Comme Goethe en 1813 se refusant à haïr la civilisation française, Tagore ne peut donc admettre l’élimination de la civilisation d’Occident. Et bien que ce ne soit point le fond de la pensée de Gandhi, il sait que tel sera le sens que lui donneront les passions soulevées du nationalisme indien. Il redoute la venue de cette barbarie de l’esprit: «Les étudiants apportent leur offrande de sacrifice, à quoi? Non pas à une éducation plus complète, mais à la Non-éducation… Je me souviens durant le premier mouvement Swadeshi, une foule de jeunes étudiants vinrent me voir ; ils me dirent que, si je leur commandais de quitter leurs écoles et leurs collèges, ils m’obéiraient sur-le-champ.

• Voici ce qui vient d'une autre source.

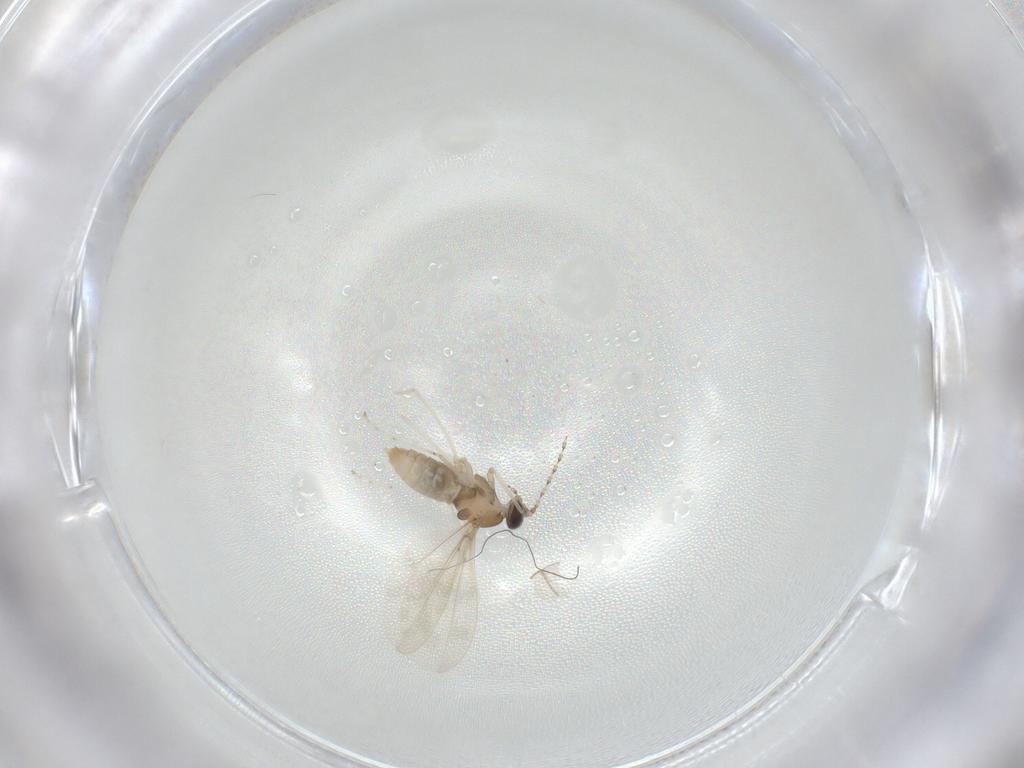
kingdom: Animalia
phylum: Arthropoda
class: Insecta
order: Diptera
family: Cecidomyiidae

Je refusai énergiquement, et ils s’en allèrent irrités, doutant de la sincérité de mon amour pour ma mère-patrie.»
Or, précisément en ces jours de printemps 1921 où Tagore apprenait avec déplaisir qu’on venait de boycotter dans l’Inde les études anglaises, il avait, à Londres même, un exemple agressif de ce nationalisme intellectuel; à la conférence d’un professeur anglais, qui était son ami, Pearson, des étudiants indiens se livrèrent à des manifestations inconvenantes. Tagore s’indigne. Dans une lettre au directeur de Santiniketan, il flétrit cet esprit d’intolérance mesquine. Il en rend responsable le mouvement de Non-coopération. - Gandhi répond à ces blâmes. Tout en faisant ses réserves sur la valeur morale de l’éducation littéraire d’Europe, qui n’a rien de commun avec celle du caractère, et qu’il accuse d’avoir dévirilisé la jeunesse de l’Inde, il condamne les brutalités commises, et proteste de sa liberté d’esprit: «Je ne tiens pas à ce que ma maison soit bloquée de tous les côtés et à ce que mes fenêtres soient bouchées. Je tiens à ce que le souffle des cultures de tous les pays circule librement à travers ma demeure, mais je me refuse à me laisser emporter par lui. Ma religion n’est pas une religion de prison. Elle a une place pour la moindre créature de Dieu. Elle est fermée à l’insolent orgueil de race, de religion et de couleur.»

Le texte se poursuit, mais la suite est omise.